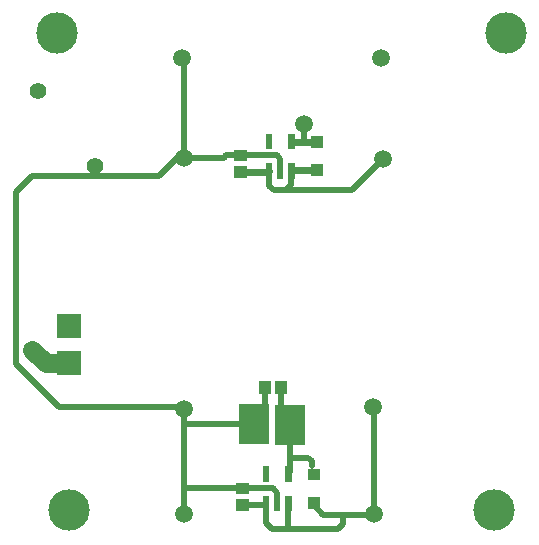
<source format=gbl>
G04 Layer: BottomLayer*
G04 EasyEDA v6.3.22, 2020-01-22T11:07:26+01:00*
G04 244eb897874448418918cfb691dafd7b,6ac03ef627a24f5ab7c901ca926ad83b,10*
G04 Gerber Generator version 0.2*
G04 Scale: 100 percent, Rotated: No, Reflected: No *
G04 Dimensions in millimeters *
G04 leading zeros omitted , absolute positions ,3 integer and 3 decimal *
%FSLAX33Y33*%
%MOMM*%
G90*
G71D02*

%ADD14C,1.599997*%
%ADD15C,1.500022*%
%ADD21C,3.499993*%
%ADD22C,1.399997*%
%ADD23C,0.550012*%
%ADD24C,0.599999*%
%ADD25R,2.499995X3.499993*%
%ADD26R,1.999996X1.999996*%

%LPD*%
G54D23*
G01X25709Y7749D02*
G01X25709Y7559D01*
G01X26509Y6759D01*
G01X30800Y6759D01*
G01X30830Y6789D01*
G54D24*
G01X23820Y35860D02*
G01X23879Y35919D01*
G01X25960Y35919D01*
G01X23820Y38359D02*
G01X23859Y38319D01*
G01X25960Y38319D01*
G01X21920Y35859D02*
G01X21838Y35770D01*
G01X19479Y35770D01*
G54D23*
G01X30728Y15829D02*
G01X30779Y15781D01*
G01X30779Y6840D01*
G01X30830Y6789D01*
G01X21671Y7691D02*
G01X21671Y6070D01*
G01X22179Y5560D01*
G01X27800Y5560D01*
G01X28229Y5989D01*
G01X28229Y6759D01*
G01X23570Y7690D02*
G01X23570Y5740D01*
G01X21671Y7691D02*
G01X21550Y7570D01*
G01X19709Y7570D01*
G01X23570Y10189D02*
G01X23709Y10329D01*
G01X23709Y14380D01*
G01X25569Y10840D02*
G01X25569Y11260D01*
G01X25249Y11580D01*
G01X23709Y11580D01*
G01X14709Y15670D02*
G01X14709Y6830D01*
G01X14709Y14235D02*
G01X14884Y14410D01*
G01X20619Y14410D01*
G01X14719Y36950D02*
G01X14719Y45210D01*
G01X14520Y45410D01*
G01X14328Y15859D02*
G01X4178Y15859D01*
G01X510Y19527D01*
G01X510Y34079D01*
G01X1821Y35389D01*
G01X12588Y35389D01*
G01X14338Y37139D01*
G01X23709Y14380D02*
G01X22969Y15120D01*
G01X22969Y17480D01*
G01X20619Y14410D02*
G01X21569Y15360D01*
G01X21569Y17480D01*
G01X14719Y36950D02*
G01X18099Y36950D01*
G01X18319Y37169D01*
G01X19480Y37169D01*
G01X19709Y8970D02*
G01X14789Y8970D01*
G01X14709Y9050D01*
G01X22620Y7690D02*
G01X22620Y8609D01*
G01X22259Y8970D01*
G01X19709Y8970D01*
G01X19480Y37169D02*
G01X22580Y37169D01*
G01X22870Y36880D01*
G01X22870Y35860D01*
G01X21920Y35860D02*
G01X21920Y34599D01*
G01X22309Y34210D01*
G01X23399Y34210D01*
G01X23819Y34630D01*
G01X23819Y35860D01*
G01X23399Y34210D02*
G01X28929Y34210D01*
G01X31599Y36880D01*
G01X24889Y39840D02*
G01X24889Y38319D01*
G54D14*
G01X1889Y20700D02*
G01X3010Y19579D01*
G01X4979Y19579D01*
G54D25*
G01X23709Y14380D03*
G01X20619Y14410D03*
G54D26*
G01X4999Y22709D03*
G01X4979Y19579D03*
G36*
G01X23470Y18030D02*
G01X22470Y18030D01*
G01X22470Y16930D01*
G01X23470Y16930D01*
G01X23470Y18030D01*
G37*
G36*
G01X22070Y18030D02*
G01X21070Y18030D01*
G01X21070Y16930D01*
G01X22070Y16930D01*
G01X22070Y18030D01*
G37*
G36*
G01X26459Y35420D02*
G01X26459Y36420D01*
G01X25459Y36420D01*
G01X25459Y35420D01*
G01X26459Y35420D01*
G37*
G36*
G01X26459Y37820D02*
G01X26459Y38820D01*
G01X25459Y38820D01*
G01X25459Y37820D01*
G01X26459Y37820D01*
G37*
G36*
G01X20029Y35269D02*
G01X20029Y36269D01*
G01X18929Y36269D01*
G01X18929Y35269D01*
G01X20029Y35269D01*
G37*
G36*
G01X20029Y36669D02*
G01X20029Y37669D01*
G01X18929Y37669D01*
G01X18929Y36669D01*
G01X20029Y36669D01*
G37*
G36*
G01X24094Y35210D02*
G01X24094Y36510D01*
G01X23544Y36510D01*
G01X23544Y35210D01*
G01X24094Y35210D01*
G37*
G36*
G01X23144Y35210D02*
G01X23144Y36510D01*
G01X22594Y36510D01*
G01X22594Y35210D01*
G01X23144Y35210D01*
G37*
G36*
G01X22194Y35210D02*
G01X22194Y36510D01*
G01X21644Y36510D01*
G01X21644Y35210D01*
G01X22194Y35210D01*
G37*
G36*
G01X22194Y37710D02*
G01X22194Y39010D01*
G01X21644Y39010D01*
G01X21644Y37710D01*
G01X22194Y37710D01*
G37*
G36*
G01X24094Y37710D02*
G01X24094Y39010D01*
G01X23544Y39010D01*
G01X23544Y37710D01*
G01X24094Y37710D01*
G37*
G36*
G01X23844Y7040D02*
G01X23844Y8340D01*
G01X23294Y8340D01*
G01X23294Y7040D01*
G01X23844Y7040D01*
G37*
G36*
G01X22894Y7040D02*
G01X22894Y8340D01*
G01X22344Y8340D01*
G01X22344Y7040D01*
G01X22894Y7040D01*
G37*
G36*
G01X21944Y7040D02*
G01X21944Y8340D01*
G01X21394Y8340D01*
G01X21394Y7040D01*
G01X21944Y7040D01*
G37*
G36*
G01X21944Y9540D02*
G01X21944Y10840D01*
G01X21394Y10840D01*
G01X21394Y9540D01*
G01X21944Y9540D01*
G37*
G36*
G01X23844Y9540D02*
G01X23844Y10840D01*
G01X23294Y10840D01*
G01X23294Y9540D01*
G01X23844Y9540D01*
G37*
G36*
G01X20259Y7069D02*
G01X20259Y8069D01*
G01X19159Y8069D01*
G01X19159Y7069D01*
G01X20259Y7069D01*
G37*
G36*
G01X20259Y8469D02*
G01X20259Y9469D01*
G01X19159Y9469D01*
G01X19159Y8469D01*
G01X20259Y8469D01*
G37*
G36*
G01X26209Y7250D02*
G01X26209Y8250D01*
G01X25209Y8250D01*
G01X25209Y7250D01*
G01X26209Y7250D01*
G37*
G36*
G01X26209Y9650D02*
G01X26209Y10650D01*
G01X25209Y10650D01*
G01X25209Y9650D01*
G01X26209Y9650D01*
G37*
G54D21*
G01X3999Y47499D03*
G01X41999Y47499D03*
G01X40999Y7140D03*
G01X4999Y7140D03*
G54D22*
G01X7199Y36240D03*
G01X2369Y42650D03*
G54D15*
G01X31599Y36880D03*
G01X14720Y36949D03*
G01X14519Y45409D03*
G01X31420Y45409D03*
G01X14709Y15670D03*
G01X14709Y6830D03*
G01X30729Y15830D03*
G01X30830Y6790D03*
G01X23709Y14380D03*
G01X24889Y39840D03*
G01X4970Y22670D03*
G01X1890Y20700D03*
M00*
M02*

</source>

========================================

To do:
Please set down the records above word for word and omit their pictures.

Task response:
<source format=gbl>
G04 Layer: BottomLayer*
G04 EasyEDA v6.3.22, 2020-01-22T11:07:26+01:00*
G04 244eb897874448418918cfb691dafd7b,6ac03ef627a24f5ab7c901ca926ad83b,10*
G04 Gerber Generator version 0.2*
G04 Scale: 100 percent, Rotated: No, Reflected: No *
G04 Dimensions in millimeters *
G04 leading zeros omitted , absolute positions ,3 integer and 3 decimal *
%FSLAX33Y33*%
%MOMM*%
G90*
G71D02*

%ADD14C,1.599997*%
%ADD15C,1.500022*%
%ADD21C,3.499993*%
%ADD22C,1.399997*%
%ADD23C,0.550012*%
%ADD24C,0.599999*%
%ADD25R,2.499995X3.499993*%
%ADD26R,1.999996X1.999996*%

%LPD*%
G54D23*
G01X25709Y7749D02*
G01X25709Y7559D01*
G01X26509Y6759D01*
G01X30800Y6759D01*
G01X30830Y6789D01*
G54D24*
G01X23820Y35860D02*
G01X23879Y35919D01*
G01X25960Y35919D01*
G01X23820Y38359D02*
G01X23859Y38319D01*
G01X25960Y38319D01*
G01X21920Y35859D02*
G01X21838Y35770D01*
G01X19479Y35770D01*
G54D23*
G01X30728Y15829D02*
G01X30779Y15781D01*
G01X30779Y6840D01*
G01X30830Y6789D01*
G01X21671Y7691D02*
G01X21671Y6070D01*
G01X22179Y5560D01*
G01X27800Y5560D01*
G01X28229Y5989D01*
G01X28229Y6759D01*
G01X23570Y7690D02*
G01X23570Y5740D01*
G01X21671Y7691D02*
G01X21550Y7570D01*
G01X19709Y7570D01*
G01X23570Y10189D02*
G01X23709Y10329D01*
G01X23709Y14380D01*
G01X25569Y10840D02*
G01X25569Y11260D01*
G01X25249Y11580D01*
G01X23709Y11580D01*
G01X14709Y15670D02*
G01X14709Y6830D01*
G01X14709Y14235D02*
G01X14884Y14410D01*
G01X20619Y14410D01*
G01X14719Y36950D02*
G01X14719Y45210D01*
G01X14520Y45410D01*
G01X14328Y15859D02*
G01X4178Y15859D01*
G01X510Y19527D01*
G01X510Y34079D01*
G01X1821Y35389D01*
G01X12588Y35389D01*
G01X14338Y37139D01*
G01X23709Y14380D02*
G01X22969Y15120D01*
G01X22969Y17480D01*
G01X20619Y14410D02*
G01X21569Y15360D01*
G01X21569Y17480D01*
G01X14719Y36950D02*
G01X18099Y36950D01*
G01X18319Y37169D01*
G01X19480Y37169D01*
G01X19709Y8970D02*
G01X14789Y8970D01*
G01X14709Y9050D01*
G01X22620Y7690D02*
G01X22620Y8609D01*
G01X22259Y8970D01*
G01X19709Y8970D01*
G01X19480Y37169D02*
G01X22580Y37169D01*
G01X22870Y36880D01*
G01X22870Y35860D01*
G01X21920Y35860D02*
G01X21920Y34599D01*
G01X22309Y34210D01*
G01X23399Y34210D01*
G01X23819Y34630D01*
G01X23819Y35860D01*
G01X23399Y34210D02*
G01X28929Y34210D01*
G01X31599Y36880D01*
G01X24889Y39840D02*
G01X24889Y38319D01*
G54D14*
G01X1889Y20700D02*
G01X3010Y19579D01*
G01X4979Y19579D01*
G54D25*
G01X23709Y14380D03*
G01X20619Y14410D03*
G54D26*
G01X4999Y22709D03*
G01X4979Y19579D03*
G36*
G01X23470Y18030D02*
G01X22470Y18030D01*
G01X22470Y16930D01*
G01X23470Y16930D01*
G01X23470Y18030D01*
G37*
G36*
G01X22070Y18030D02*
G01X21070Y18030D01*
G01X21070Y16930D01*
G01X22070Y16930D01*
G01X22070Y18030D01*
G37*
G36*
G01X26459Y35420D02*
G01X26459Y36420D01*
G01X25459Y36420D01*
G01X25459Y35420D01*
G01X26459Y35420D01*
G37*
G36*
G01X26459Y37820D02*
G01X26459Y38820D01*
G01X25459Y38820D01*
G01X25459Y37820D01*
G01X26459Y37820D01*
G37*
G36*
G01X20029Y35269D02*
G01X20029Y36269D01*
G01X18929Y36269D01*
G01X18929Y35269D01*
G01X20029Y35269D01*
G37*
G36*
G01X20029Y36669D02*
G01X20029Y37669D01*
G01X18929Y37669D01*
G01X18929Y36669D01*
G01X20029Y36669D01*
G37*
G36*
G01X24094Y35210D02*
G01X24094Y36510D01*
G01X23544Y36510D01*
G01X23544Y35210D01*
G01X24094Y35210D01*
G37*
G36*
G01X23144Y35210D02*
G01X23144Y36510D01*
G01X22594Y36510D01*
G01X22594Y35210D01*
G01X23144Y35210D01*
G37*
G36*
G01X22194Y35210D02*
G01X22194Y36510D01*
G01X21644Y36510D01*
G01X21644Y35210D01*
G01X22194Y35210D01*
G37*
G36*
G01X22194Y37710D02*
G01X22194Y39010D01*
G01X21644Y39010D01*
G01X21644Y37710D01*
G01X22194Y37710D01*
G37*
G36*
G01X24094Y37710D02*
G01X24094Y39010D01*
G01X23544Y39010D01*
G01X23544Y37710D01*
G01X24094Y37710D01*
G37*
G36*
G01X23844Y7040D02*
G01X23844Y8340D01*
G01X23294Y8340D01*
G01X23294Y7040D01*
G01X23844Y7040D01*
G37*
G36*
G01X22894Y7040D02*
G01X22894Y8340D01*
G01X22344Y8340D01*
G01X22344Y7040D01*
G01X22894Y7040D01*
G37*
G36*
G01X21944Y7040D02*
G01X21944Y8340D01*
G01X21394Y8340D01*
G01X21394Y7040D01*
G01X21944Y7040D01*
G37*
G36*
G01X21944Y9540D02*
G01X21944Y10840D01*
G01X21394Y10840D01*
G01X21394Y9540D01*
G01X21944Y9540D01*
G37*
G36*
G01X23844Y9540D02*
G01X23844Y10840D01*
G01X23294Y10840D01*
G01X23294Y9540D01*
G01X23844Y9540D01*
G37*
G36*
G01X20259Y7069D02*
G01X20259Y8069D01*
G01X19159Y8069D01*
G01X19159Y7069D01*
G01X20259Y7069D01*
G37*
G36*
G01X20259Y8469D02*
G01X20259Y9469D01*
G01X19159Y9469D01*
G01X19159Y8469D01*
G01X20259Y8469D01*
G37*
G36*
G01X26209Y7250D02*
G01X26209Y8250D01*
G01X25209Y8250D01*
G01X25209Y7250D01*
G01X26209Y7250D01*
G37*
G36*
G01X26209Y9650D02*
G01X26209Y10650D01*
G01X25209Y10650D01*
G01X25209Y9650D01*
G01X26209Y9650D01*
G37*
G54D21*
G01X3999Y47499D03*
G01X41999Y47499D03*
G01X40999Y7140D03*
G01X4999Y7140D03*
G54D22*
G01X7199Y36240D03*
G01X2369Y42650D03*
G54D15*
G01X31599Y36880D03*
G01X14720Y36949D03*
G01X14519Y45409D03*
G01X31420Y45409D03*
G01X14709Y15670D03*
G01X14709Y6830D03*
G01X30729Y15830D03*
G01X30830Y6790D03*
G01X23709Y14380D03*
G01X24889Y39840D03*
G01X4970Y22670D03*
G01X1890Y20700D03*
M00*
M02*

</source>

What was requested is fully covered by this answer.